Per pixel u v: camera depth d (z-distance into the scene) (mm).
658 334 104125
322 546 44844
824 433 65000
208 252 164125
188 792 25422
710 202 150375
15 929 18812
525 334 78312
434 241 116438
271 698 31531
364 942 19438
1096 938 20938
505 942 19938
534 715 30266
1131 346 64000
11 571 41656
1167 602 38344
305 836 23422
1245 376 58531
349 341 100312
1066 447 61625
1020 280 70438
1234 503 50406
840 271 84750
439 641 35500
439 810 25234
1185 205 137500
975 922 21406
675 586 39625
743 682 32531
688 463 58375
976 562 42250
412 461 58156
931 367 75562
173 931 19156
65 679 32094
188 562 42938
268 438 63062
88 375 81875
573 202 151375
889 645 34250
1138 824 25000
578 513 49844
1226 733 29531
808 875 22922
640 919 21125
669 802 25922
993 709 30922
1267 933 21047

------------------------------------------------------------------------

▶ **Work instructions**: Please write out each line of the listing above exactly.

▶ **Completed exercise**:
Per pixel u v: camera depth d (z-distance into the scene) (mm).
658 334 104125
322 546 44844
824 433 65000
208 252 164125
188 792 25422
710 202 150375
15 929 18812
525 334 78312
434 241 116438
271 698 31531
364 942 19438
1096 938 20938
505 942 19938
534 715 30266
1131 346 64000
11 571 41656
1167 602 38344
305 836 23422
1245 376 58531
349 341 100312
1066 447 61625
1020 280 70438
1234 503 50406
840 271 84750
439 641 35500
439 810 25234
1185 205 137500
975 922 21406
675 586 39625
743 682 32531
688 463 58375
976 562 42250
412 461 58156
931 367 75562
173 931 19156
65 679 32094
188 562 42938
268 438 63062
88 375 81875
573 202 151375
889 645 34250
1138 824 25000
578 513 49844
1226 733 29531
808 875 22922
640 919 21125
669 802 25922
993 709 30922
1267 933 21047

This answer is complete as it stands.